Lara showed her the room she would have all to herself in the finished basement. There was a big, old TV, not in color like the motel's and a portable typewriter on a desk which Lara said she would find handy when it came time to turn in her term papers. Jasmine didn't say anything about not being a student. She was a student of life, wasn't she? There was a scary moment after they'd discussed what she could expect as salary, which was three times more than anything Mr. Daboo was supposed to pay her but hadn't. She thought Bill Moffitt was going to ask her about her visa or her green card number and social security. But all Bill did was smile and smile at her—he had a wide, pink, baby face—and play with a button on his corduroy jacket. The button would need sewing back on, firmly.

Lara said, “I think I'm going to like you, Jasmine. You have a something about you. A something real special. I'll just bet you've acted, haven't you?” The idea amused her, but she merely smiled and accepted Lara's hug.

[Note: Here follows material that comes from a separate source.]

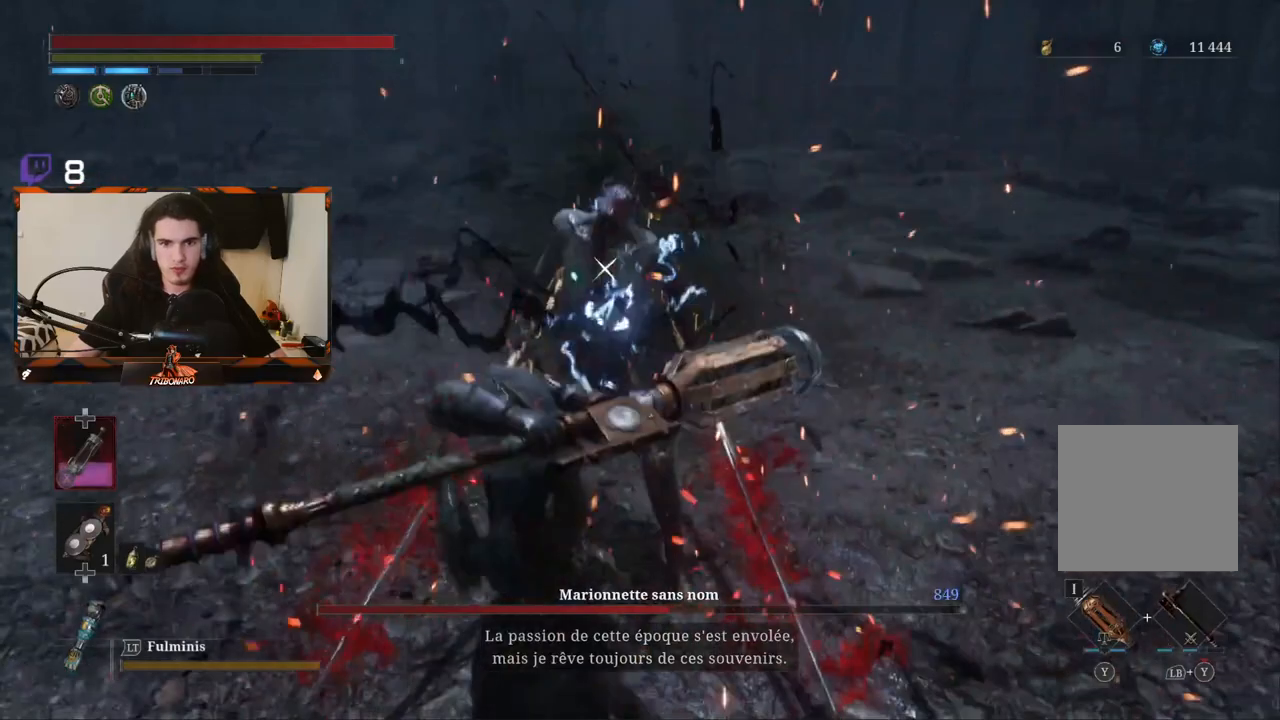
{"buttons": [], "left_stick": "center", "right_stick": "center", "events": []}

The interview was over.

Then Bill opened a bottle of Soave and told stories about camping in northern Michigan. He'd been raised there. Jasmine didn't see the point in sleeping in tents; the woods sounded cold and wild and creepy. But she said, “Is exactly what I want to try out come summer, man. Campin and huntin.”

Lara asked about Port-of-Spain. There was nothing to tell about her hometown that wouldn't shame her in front of nice white American folk like the Moffitts. The place was shabby, the people were grasping and cheating and lying and life was full of despair and drink and wanting. But by the time she finished, the island sounded romantic. Lara said, “It wouldn't surprise me one bit if you were a writer, Jasmine.”

Ann Arbor was a huge small town. She couldn't imagine any kind of school the size of the University of Michigan. She
meant to sign up for courses in the spring. Bill brought home a catalogue bigger than the phonebook for all of Trinidad. The university had courses in everything. It would be hard to choose; she'd have to get help from Bill. He wasn't like a professor, not the ones back home where even high school teachers called themselves professors and acted like little potentates. He wore blue jeans and thick sweaters with holes in the elbows and used phrases like “in vitro” as he watched her curry up fish. Dr. Parveen back home—he called himself “doctor” when everybody knew he didn't have even a Master's degree—was never seen without his cotton jacket which had gotten really ratty at the cuffs and lapel edges. She hadn't learned anything in the two years she'd put into college. She'd learned more from working in the bank for two months than she had at college. It was the assistant manager, Personal Loans Department, Mr. Singh, who had turned her on to the Daboos and to smooth, bargain-priced emigration.

Jasmine liked Lara. Lara was easygoing. She didn't spend the time she had between rehearsals telling Jasmine how to cook and clean American-style. Mrs. Daboo did that in 16B. Mrs. Daboo would barge in with a plate of stale samosas and snoop around giving free advice on how mainstream Americans did things. As if she were dumb or something! As if she couldn't keep her own eyes open and make her mind up for herself. Sunday mornings she had to share the butcher-block workspace in the kitchen with Bill. He made the Sunday brunch from new recipes in
Gourmet
and
Cuisine.
Jasmine hadn't seen a man cook who didn't have to or wasn't getting paid to do it. Things were topsy-turvy in the Moffitt house. Lara went on two- and three-day road trips and Bill stayed home. But even her daddy, who'd never poured himself a cup of tea, wouldn't put Bill down as a woman. The mornings Bill tried out something complicated, a Cajun shrimp, sausage, and beans dish, for instance, Jasmine skipped church services. The Moffitts didn't go to church, though they seemed to be good Christians. They just didn't talk church talk, which suited her fine.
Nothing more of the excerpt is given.